# How are logs held on Log Cars?



## jbwilcox (Jan 2, 2008)

This has probably been discussed before, but I cannot find any information on it, so I would appreciate some help.

How are the logs chained tothe log car? I have a bachmann log car with a very short link of chain attached to the chocks with a loop at the end. I was going to use some Ozark Miniature Chain Binders and a length of chain. The long section of chain would go over the top and attach to the chain binder on the other side. This should hold the logs on the car.

Second question: After the cars are unloaded, how is the chain stored on the empty car? Does it just get wrapped around the chock or is it stored some other way?

Thanks for the ideas.
\
John


----------



## Big65Dude (Jan 2, 2008)

John, 

Here's a link to a thread that covers this question: 

http://www.mylargescale.com/Community/Forums/tabid/56/aff/14/aft/115761/afv/topic/Default.aspx 

Good luck and have fun with your trains.


----------



## jbwilcox (Jan 2, 2008)

Thanks, Jack,

That was just what I was looking for.

I have converted my Bachmann Log Cars with the Nonsuch Car Extenders. The improvement in their appearance is unbelievable. 

I also bought some of the Nonsuch logs. They are also a great improvement over the stock Bachmann logs.

I am now in the process of painting and weathering the cars, engine and caboose. I have ordered decals and will try to post some pictures of my log train after they are applied.

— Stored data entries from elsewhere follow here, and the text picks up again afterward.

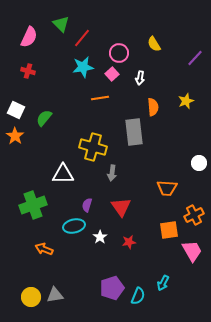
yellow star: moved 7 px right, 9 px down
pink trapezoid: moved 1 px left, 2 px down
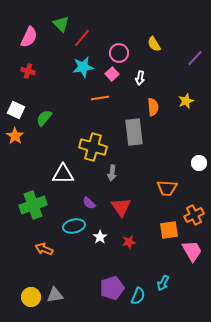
purple semicircle: moved 2 px right, 2 px up; rotated 64 degrees counterclockwise
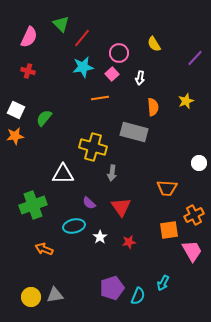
gray rectangle: rotated 68 degrees counterclockwise
orange star: rotated 30 degrees clockwise
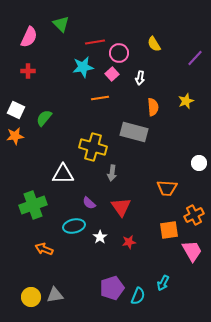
red line: moved 13 px right, 4 px down; rotated 42 degrees clockwise
red cross: rotated 16 degrees counterclockwise
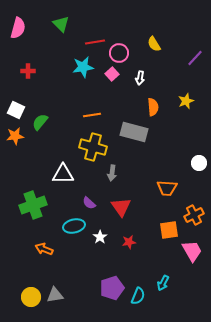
pink semicircle: moved 11 px left, 9 px up; rotated 10 degrees counterclockwise
orange line: moved 8 px left, 17 px down
green semicircle: moved 4 px left, 4 px down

This was my first attempt at kitbashing. The conversions of the Bachmann log cars took only about 10 minutes per car. One quick cut with a fine toothed saw followed by inserting the Nonsuch extenders. Then filling the small gap with some filler material and the car was done.

John


----------



## Big65Dude (Jan 2, 2008)

John,

How 'bout posting some pics?


----------



## Torby (Jan 2, 2008)

I was going to say, "Carefully."


----------